### Supplied entries ###

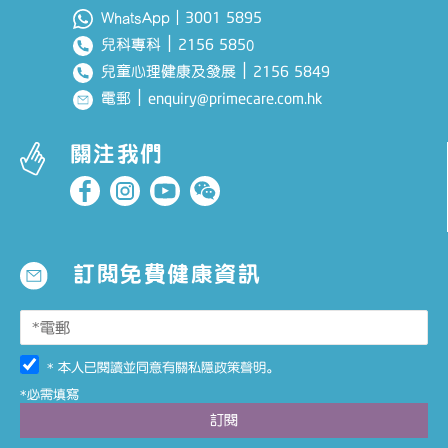
3001 5895
WhatsApp｜
｜
2156 585
兒科專科
0
｜
2156 5849
兒童心理健康及發展
｜
enquiry@primecare.com.hk
電郵
關注我們
訂閱免費健康資訊
* 本人已閱讀並同意有關
私隱政策聲明
。
*必需填寫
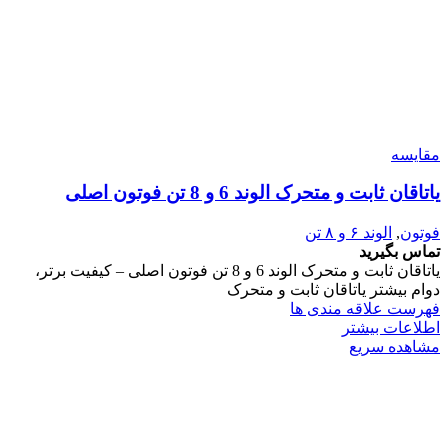
مقایسه
یاتاقان ثابت و متحرک الوند 6 و 8 تن فوتون اصلی
فوتون
,
الوند ۶ و ۸ تن
تماس بگیرید
یاتاقان ثابت و متحرک الوند 6 و 8 تن فوتون اصلی – کیفیت برتر،
دوام بیشتر یاتاقان ثابت و متحرک
فهرست علاقه مندی ها
اطلاعات بیشتر
مشاهده سریع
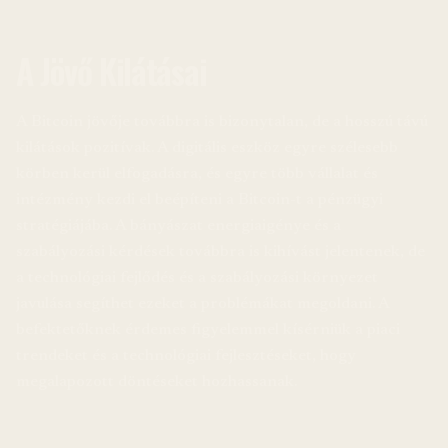
A Jövő Kilátásai
A Bitcoin jövője továbbra is bizonytalan, de a hosszú távú
kilátások pozitívak. A digitális eszköz egyre szélesebb
körben kerül elfogadásra, és egyre több vállalat és
intézmény kezdi el beépíteni a Bitcoin-t a pénzügyi
stratégiájába. A bányászat energiaigénye és a
szabályozási kérdések továbbra is kihívást jelentenek, de
a technológiai fejlődés és a szabályozási környezet
javulása segíthet ezeket a problémákat megoldani. A
befektetőknek érdemes figyelemmel kísérniük a piaci
trendeket és a technológiai fejlesztéseket, hogy
megalapozott döntéseket hozhassanak.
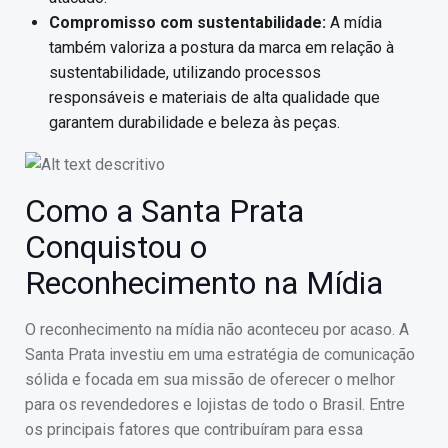
Compromisso com sustentabilidade:
A mídia
também valoriza a postura da marca em relação à
sustentabilidade, utilizando processos
responsáveis e materiais de alta qualidade que
garantem durabilidade e beleza às peças.
Como a Santa Prata
Conquistou o
Reconhecimento na Mídia
O reconhecimento na mídia não aconteceu por acaso. A
Santa Prata investiu em uma estratégia de comunicação
sólida e focada em sua missão de oferecer o melhor
para os revendedores e lojistas de todo o Brasil. Entre
os principais fatores que contribuíram para essa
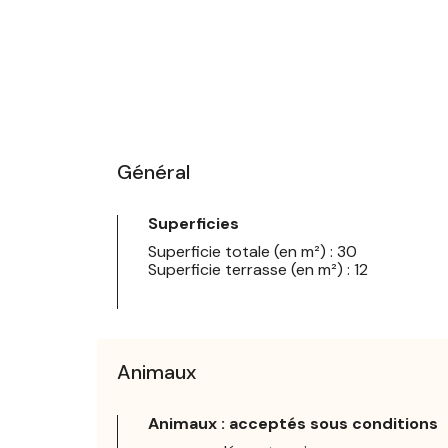
Général
Superficies
Superficie totale (en m²) : 30
Superficie terrasse (en m²) : 12
Animaux
Animaux : acceptés sous conditions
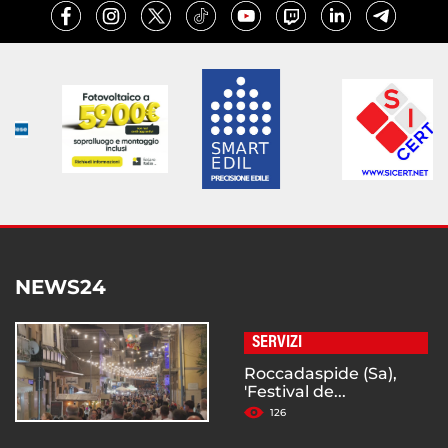
NEWS24
SERVIZI
Roccadaspide (Sa),
'Festival de...
126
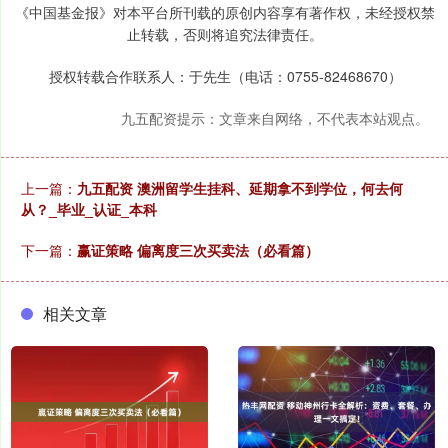
《中国基金报》对本平台所刊载的原创内容享有著作权，未经授权禁
止转载，否则将追究法律责任。
授权转载合作联系人：于先生（电话：0755-82468670）
九五配资提示：文章来自网络，不代表本站观点。
上一篇：
九五配资 澳洲留学生挂科、延期拿不到学位，何去何
从？_毕业_认证_本科
下一篇：
赢证策略 偏离度三次买卖法（必看篇）
相关文章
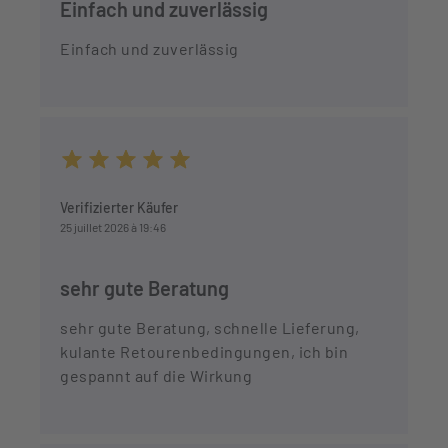
Einfach und zuverlässig
Einfach und zuverlässig
Durchschnittliche Bewertung von 5 von 5 Sternen
Verifizierter Käufer
25 juillet 2026 à 19:46
sehr gute Beratung
sehr gute Beratung, schnelle Lieferung,
kulante Retourenbedingungen, ich bin
gespannt auf die Wirkung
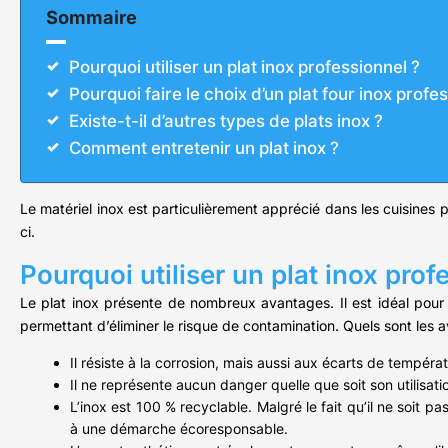
Sommaire
Pourquoi utiliser un plat inox professionnel ?
Pourquoi faire le choix d’un plat four inox profe
Existe-t-il d’autres types de plats inox ?
Comment entretenir un plat inox ?
Le matériel inox est particulièrement apprécié dans les cuisines pr
ci.
Pourquoi utiliser un plat inox prof
Le plat inox présente de nombreux avantages. Il est idéal pour l
permettant d’éliminer le risque de contamination. Quels sont les
Il résiste à la corrosion, mais aussi aux écarts de températ
Il ne représente aucun danger quelle que soit son utilisati
L’inox est 100 % recyclable. Malgré le fait qu’il ne soit p
à une démarche écoresponsable.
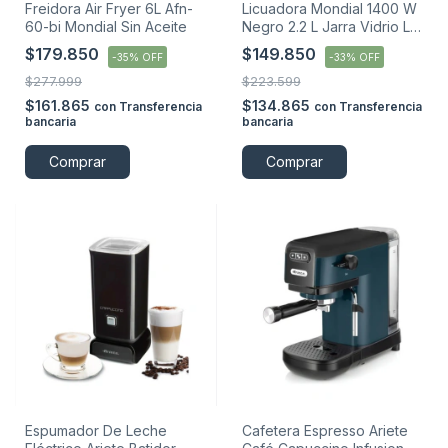
Freidora Air Fryer 6L Afn-
Licuadora Mondial 1400 W
60-bi Mondial Sin Aceite
Negro 2.2 L Jarra Vidrio L-
1400-gi
$179.850
$149.850
-
35
%
OFF
-
33
%
OFF
$277.999
$223.599
$161.865
$134.865
con
Transferencia
con
Transferencia
bancaria
bancaria
Comprar
Comprar
Espumador De Leche
Cafetera Espresso Ariete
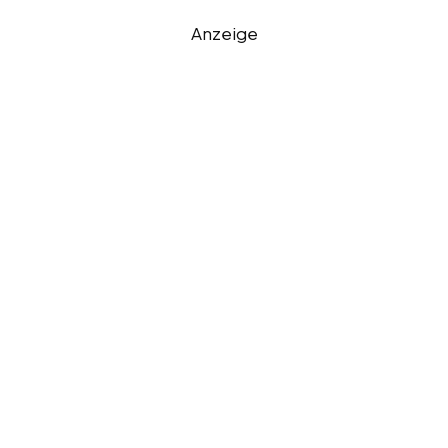
Anzeige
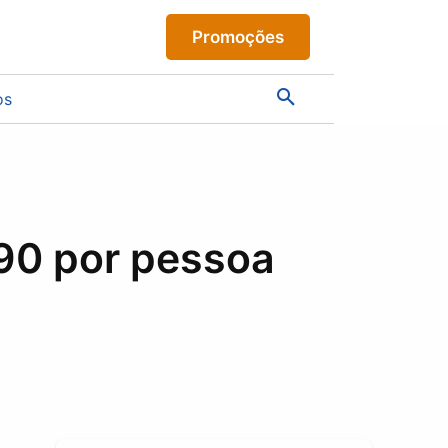
Promoções
os
,90 por pessoa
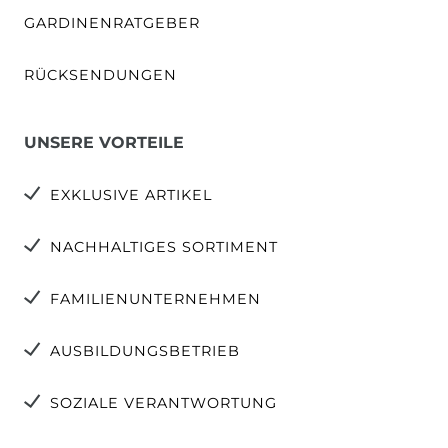
GARDINENRATGEBER
RÜCKSENDUNGEN
UNSERE VORTEILE
EXKLUSIVE ARTIKEL
NACHHALTIGES SORTIMENT
FAMILIENUNTERNEHMEN
AUSBILDUNGSBETRIEB
SOZIALE VERANTWORTUNG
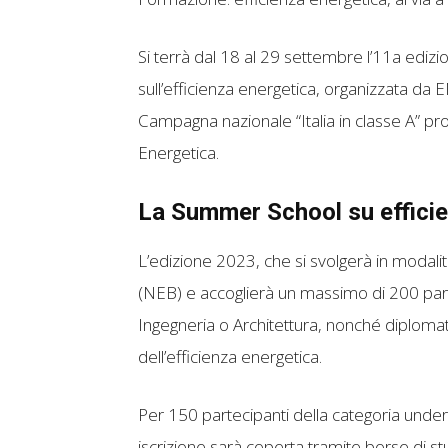
Si terrà dal 18 al 29 settembre l’11a edi
sull’efficienza energetica, organizzata da
Campagna nazionale “Italia in classe A” pr
Energetica.
La Summer School su effici
L’edizione 2023, che si svolgerà in modal
(NEB) e accoglierà un massimo di 200 parte
Ingegneria o Architettura, nonché diplomati
dell’efficienza energetica.
Per 150 partecipanti della categoria under 
iscrizione sarà coperta tramite borse di st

###

Aim of the task
List every line in the listing above that contains the string "efficienza", matching case exactly.

Reply to the task
sull’efficienza energetica, organizzata da
dell’efficienza energetica.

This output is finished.